BEGIN INFORMATION SHOWN
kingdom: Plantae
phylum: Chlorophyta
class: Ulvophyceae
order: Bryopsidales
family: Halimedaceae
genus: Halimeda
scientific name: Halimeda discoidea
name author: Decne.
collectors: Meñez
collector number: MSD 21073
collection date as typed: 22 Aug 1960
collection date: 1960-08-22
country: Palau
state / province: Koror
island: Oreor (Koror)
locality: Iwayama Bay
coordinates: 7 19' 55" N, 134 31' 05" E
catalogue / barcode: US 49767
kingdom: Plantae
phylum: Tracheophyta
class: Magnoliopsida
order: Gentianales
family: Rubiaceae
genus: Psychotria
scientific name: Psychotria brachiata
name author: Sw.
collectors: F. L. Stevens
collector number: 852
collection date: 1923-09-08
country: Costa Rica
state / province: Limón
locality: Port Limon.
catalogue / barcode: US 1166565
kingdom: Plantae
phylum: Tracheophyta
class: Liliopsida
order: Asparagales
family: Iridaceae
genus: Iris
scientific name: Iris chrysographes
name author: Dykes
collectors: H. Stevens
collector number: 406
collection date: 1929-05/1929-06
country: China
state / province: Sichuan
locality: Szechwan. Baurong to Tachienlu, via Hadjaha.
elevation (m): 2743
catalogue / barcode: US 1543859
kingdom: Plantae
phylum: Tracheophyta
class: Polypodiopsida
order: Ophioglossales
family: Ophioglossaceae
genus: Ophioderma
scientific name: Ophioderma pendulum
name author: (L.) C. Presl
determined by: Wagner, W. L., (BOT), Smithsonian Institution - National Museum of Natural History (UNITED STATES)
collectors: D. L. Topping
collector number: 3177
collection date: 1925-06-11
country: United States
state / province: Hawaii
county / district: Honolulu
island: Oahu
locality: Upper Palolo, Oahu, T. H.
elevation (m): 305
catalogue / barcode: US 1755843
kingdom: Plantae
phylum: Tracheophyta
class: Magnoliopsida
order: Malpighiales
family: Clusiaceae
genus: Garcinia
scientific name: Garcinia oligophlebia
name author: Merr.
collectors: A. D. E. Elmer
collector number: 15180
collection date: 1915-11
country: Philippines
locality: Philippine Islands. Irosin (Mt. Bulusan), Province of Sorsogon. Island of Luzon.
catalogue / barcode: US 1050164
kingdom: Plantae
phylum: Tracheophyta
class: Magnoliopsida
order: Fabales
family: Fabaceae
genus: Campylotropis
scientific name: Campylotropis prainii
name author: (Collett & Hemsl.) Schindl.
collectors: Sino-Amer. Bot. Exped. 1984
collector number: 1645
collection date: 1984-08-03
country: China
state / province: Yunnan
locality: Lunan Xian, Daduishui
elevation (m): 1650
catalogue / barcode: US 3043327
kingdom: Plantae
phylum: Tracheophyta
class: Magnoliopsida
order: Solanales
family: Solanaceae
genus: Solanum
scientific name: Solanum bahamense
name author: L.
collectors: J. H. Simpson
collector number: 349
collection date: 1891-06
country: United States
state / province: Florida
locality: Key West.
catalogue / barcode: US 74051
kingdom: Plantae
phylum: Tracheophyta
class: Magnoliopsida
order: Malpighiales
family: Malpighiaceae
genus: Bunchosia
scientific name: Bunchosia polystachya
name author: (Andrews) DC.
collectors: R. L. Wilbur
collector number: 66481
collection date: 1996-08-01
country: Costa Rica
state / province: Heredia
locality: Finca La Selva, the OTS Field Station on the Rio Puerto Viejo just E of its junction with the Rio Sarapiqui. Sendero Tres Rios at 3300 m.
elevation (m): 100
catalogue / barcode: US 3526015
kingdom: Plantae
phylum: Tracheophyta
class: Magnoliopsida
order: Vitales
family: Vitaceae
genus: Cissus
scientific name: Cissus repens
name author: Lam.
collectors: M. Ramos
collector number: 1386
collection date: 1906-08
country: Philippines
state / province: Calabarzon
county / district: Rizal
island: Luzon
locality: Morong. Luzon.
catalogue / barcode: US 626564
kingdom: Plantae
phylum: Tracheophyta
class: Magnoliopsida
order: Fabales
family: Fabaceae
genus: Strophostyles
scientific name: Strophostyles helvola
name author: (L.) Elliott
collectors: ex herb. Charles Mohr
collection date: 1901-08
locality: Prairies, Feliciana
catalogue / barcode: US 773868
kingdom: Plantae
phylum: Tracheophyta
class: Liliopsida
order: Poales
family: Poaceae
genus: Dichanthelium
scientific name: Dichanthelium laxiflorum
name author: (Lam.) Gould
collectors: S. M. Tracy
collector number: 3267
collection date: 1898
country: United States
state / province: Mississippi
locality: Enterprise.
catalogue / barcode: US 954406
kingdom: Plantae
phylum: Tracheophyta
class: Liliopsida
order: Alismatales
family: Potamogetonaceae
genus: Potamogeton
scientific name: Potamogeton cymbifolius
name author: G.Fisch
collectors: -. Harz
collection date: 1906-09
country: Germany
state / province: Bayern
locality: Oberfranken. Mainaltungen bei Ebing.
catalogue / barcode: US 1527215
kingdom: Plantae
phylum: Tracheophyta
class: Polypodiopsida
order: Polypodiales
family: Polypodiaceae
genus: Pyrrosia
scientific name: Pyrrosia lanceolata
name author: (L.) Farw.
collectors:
END INFORMATION SHOWN
▸ **WHAT THIS TASK INVOLVES**
Copy everything from "order: Poales" down to "locality: Enterprise." in the data, changing "collection date" to "date collected" and leaving the rest as it is.

▸ **EXERCISE ANSWER**
order: Poales
family: Poaceae
genus: Dichanthelium
scientific name: Dichanthelium laxiflorum
name author: (Lam.) Gould
collectors: S. M. Tracy
collector number: 3267
date collected: 1898
country: United States
state / province: Mississippi
locality: Enterprise.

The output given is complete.